De son côté, non contacté par le gouvernement malgache sur cette affaire, le gouvernement mauricien par le biais du ministère des Affaires étrangères a déclaré ce mercredi 12 avril ne pas agir.

L’Ambassadeur des Etats-Unis à Madagascar, Robert Yamate qui a rendu visite ce jeudi 13 avril, au directeur général, Jean-Louis Andriamifidy, du Bianco pour exprimer le soutien de l’Ambassade dans les efforts qu’il a entrepris pour faire appliquer l’Etat de droit. L’Ambassadeur a dit qu’il espérait voir Mme Claudine Razaimamonjy retourner au pays maintenant qu’elle va mieux. “Elle a la responsabilité de revenir et de se défendre et finir le processus auquel elle fait partie de manière à assurer que ce processus soit ouvert, équitable et transparent. Son retour devrait terminer ce processus. Laissons le processus faire son cours et faisons-en un suivi et respectons l’Etat de droit. Le travail qu’ils ont fait doit être respecté. Souvenons-nous que la présomption d’innocence prévaut toujours et doit être respectée. Le processus doit continuer”, a déclaré l’Ambassadeur américain, Yamate.

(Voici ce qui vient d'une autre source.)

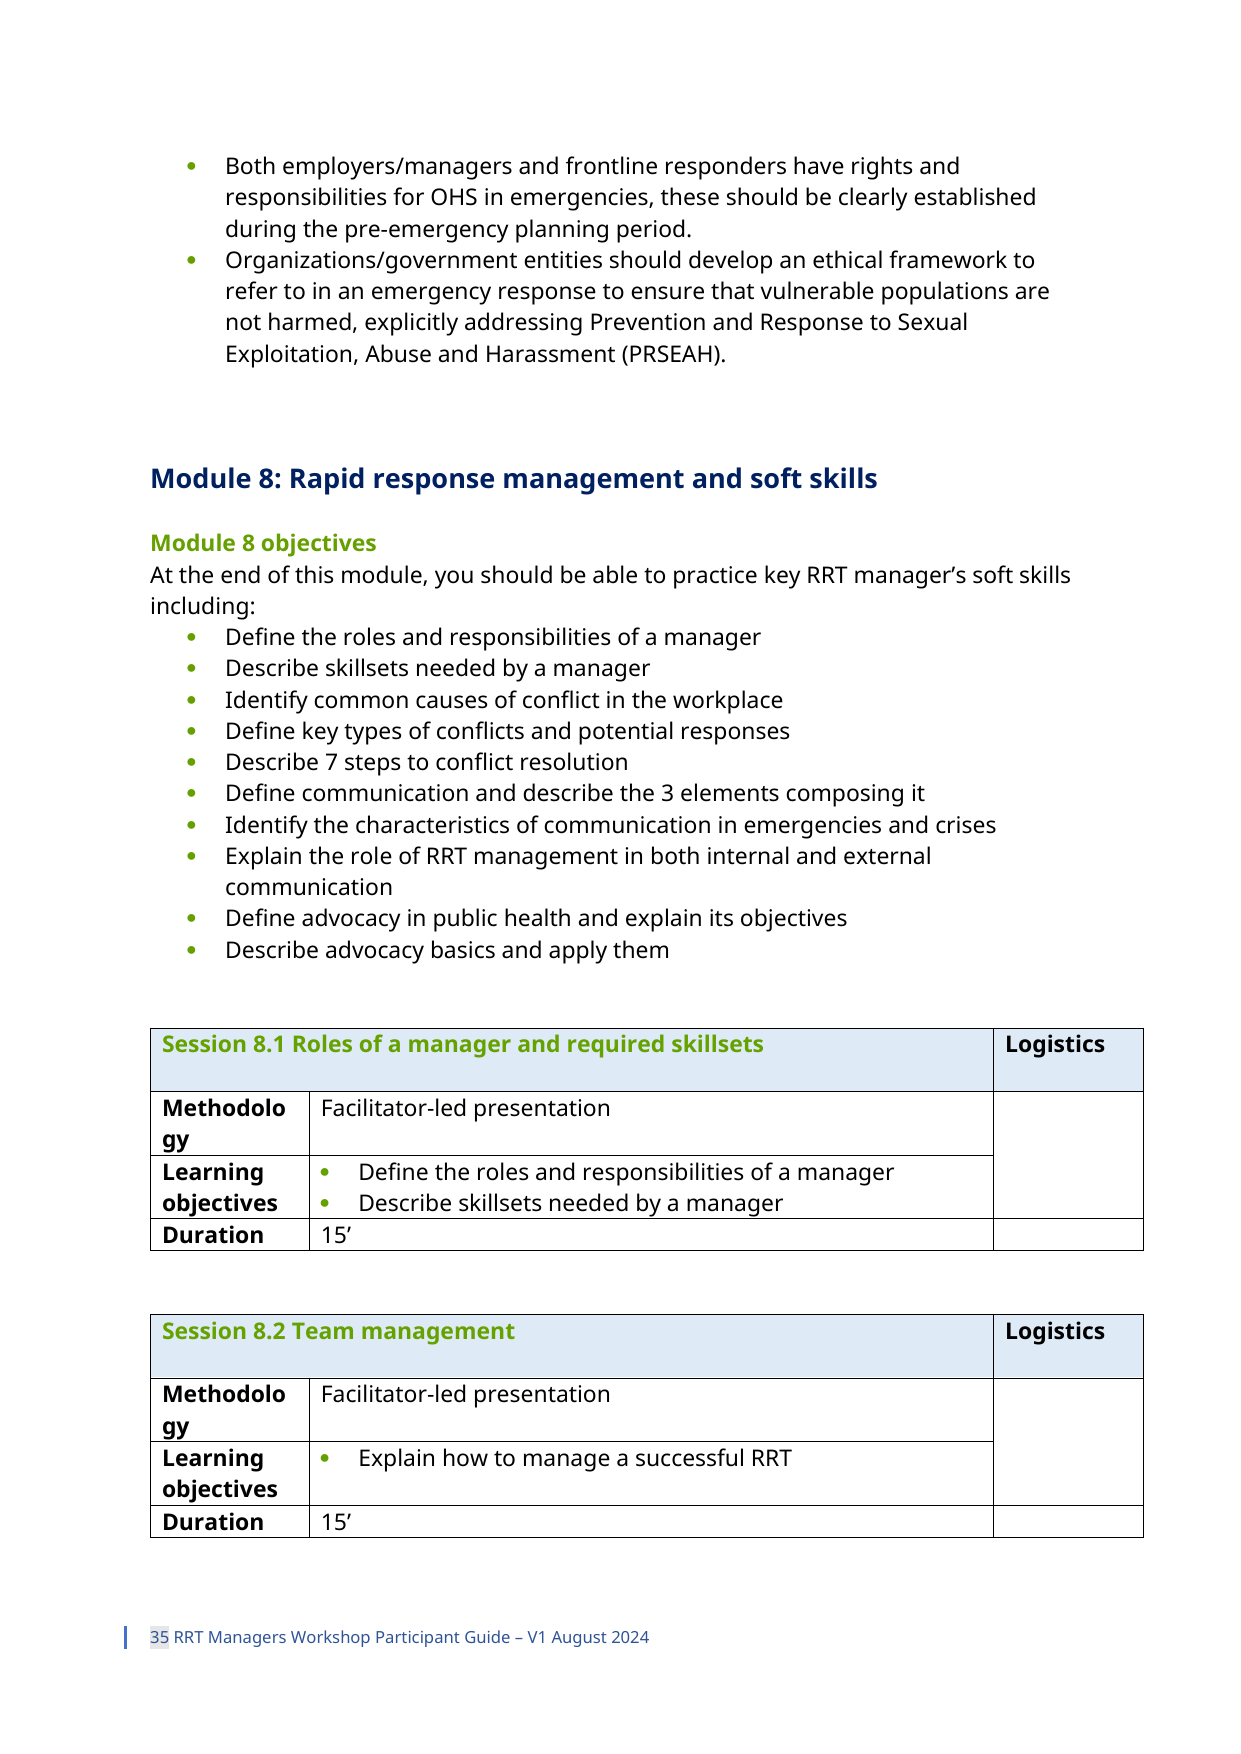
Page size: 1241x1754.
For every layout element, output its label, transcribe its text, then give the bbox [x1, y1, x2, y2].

table_cell 15’ [310, 1506, 993, 1537]
table_header Session 8.1 Roles of a manager and required skillsets [151, 1029, 993, 1091]
list Describe skillsets needed by a manager​ [187, 652, 1090, 684]
table_cell Duration [151, 1219, 309, 1250]
list Explain the role of RRT management in both internal and external communication​ [187, 840, 1090, 902]
list Define communication and describe the 3 elements composing it​ [187, 777, 1090, 809]
list Describe advocacy basics and apply them [187, 934, 1090, 965]
table_cell Learning objectives [151, 1442, 309, 1504]
list Identify the characteristics of communication in emergencies and crises​ [187, 809, 1090, 840]
list Define the roles and responsibilities of a manager​ [187, 621, 1090, 652]
table_cell Facilitator-led presentation [310, 1092, 993, 1154]
list Describe 7 steps to conflict resolution​ [187, 746, 1090, 777]
text At the end of this module, you should be able to practice key RRT manager’s soft skills including:​ [150, 559, 1090, 621]
table_cell Learning objectives [151, 1156, 309, 1218]
list Identify common causes of conflict in the workplace​ [187, 684, 1090, 715]
list Define advocacy in public health and explain its objectives​ [187, 902, 1090, 934]
table_cell Methodology [151, 1379, 309, 1441]
table_cell Methodology [151, 1092, 309, 1154]
subtitle Module 8: Rapid response management and soft skills [150, 459, 1090, 496]
list Organizations/government entities should develop an ethical framework to refer to in an emergency response to ensure that vulnerable populations are not harmed, explicitly addressing Prevention and Response to Sexual Exploitation, Abuse and Harassment (PRSEAH). [187, 244, 1090, 369]
list Define key types of conflicts and potential responses​ [187, 715, 1090, 746]
table_cell [994, 1219, 1143, 1250]
table_cell Define the roles and responsibilities of a manager Describe skillsets needed by a manager [310, 1156, 993, 1218]
text Module 8 objectives [150, 527, 1090, 559]
table_cell Facilitator-led presentation [310, 1379, 993, 1441]
table_cell Explain how to manage a successful RRT [310, 1442, 993, 1504]
table_cell Duration [151, 1506, 309, 1537]
table_cell [994, 1379, 1143, 1504]
table_cell [994, 1506, 1143, 1537]
table_cell [994, 1092, 1143, 1218]
table_header Logistics [994, 1029, 1143, 1091]
list Both employers/managers and frontline responders have rights and responsibilities for OHS in emergencies, these should be clearly established during the pre-emergency planning period. [187, 150, 1090, 244]
table_header Logistics [994, 1315, 1143, 1377]
table_header Session 8.2 Team management [151, 1315, 993, 1377]
table_cell 15’ [310, 1219, 993, 1250]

Parallèlement, les leaders du syndicat des magistrats SMM ont été reçus par le Premier Conseiller de l’Ambassade des Etats-Unis, Stephen Anderson. Ce dernier a exprimé le soutien de l’Ambassade envers les efforts entrepris par le SMM pour l’application de l’Etat de droit.

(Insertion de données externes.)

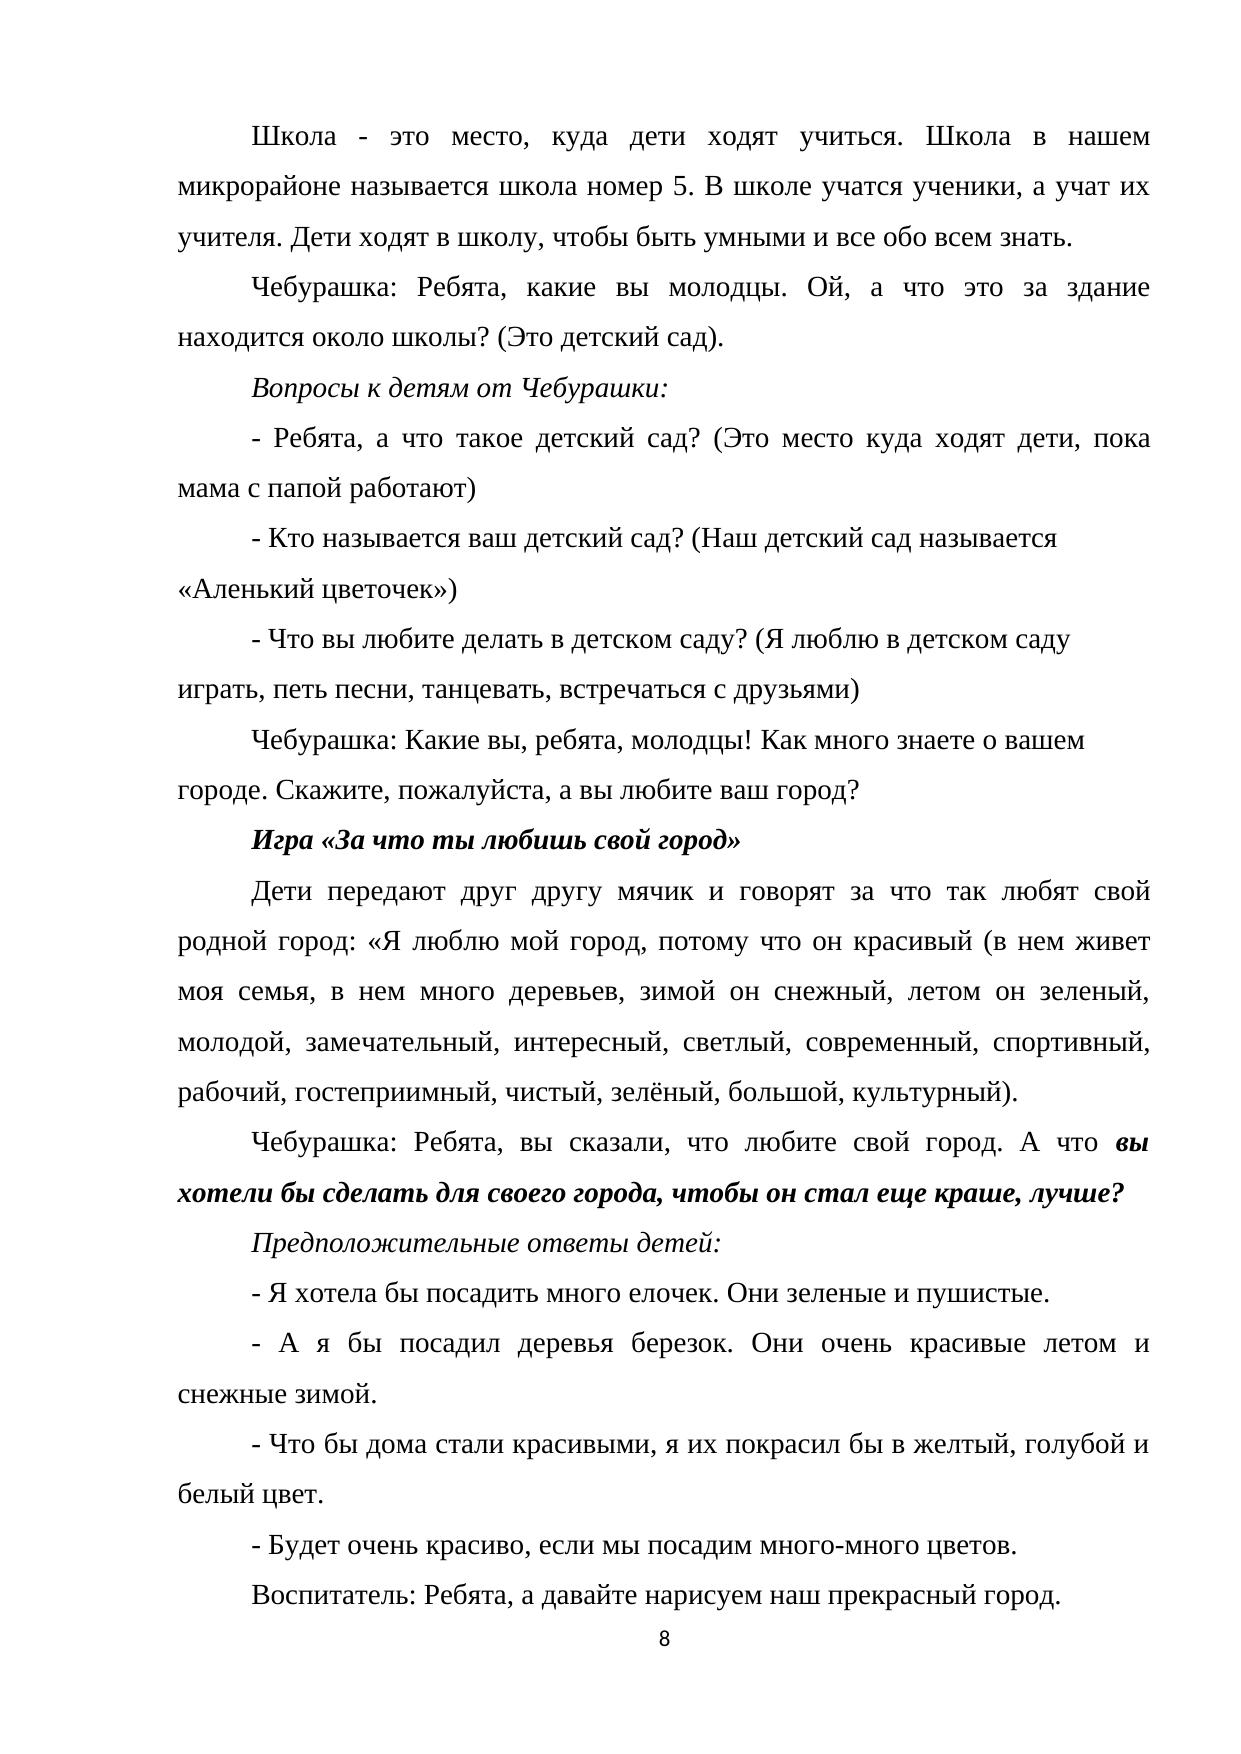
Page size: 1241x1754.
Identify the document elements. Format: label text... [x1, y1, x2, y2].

Encore ce jeudi 13 avril, une  cérémonie de remise de matériel informatique qui s’inscrit dans le cadre du projet de coopération franco-malgache d’appui à la Justice, s’est déroulée à Ambohibao, en présence du directeur général du Bianco, Jean-Louis Andriamifidy, de l’Ambassadeur de France à Madagascar, Véronique Vouland-Aneini et des ambassadeurs de l’Union Européenne (UE), d’Allemagne, de Suisse, de Norvege, d’Angleterre, des Etats-Unis, de Japon et de la Banque Africaine de Développement (BAD). Ce projet vise notamment à coordonner les efforts pour renforcer les organes et les mécanismes de contrôle de la lutte anti-corruption. Le projet “Appui à la sécurité judiciaire et juridique à Madagascar” (ASEJJ) a été lancé en 2015 pour une durée de trois ans.

Le programme des Nations Unies pour le Développement (PNUD) a remis un véhicule au Bianco, toujours cette semaine. Cette dotation s’inscrit dans l’appui du (PNUD) au Bianco dans l’accomplissement de ses missions de mise en application de la législation anti-corruption.

Cette valse des diplomates ces derniers jours montre que l’Affaire “Claudine Razaimamonjy” prend une tournure diplomatique.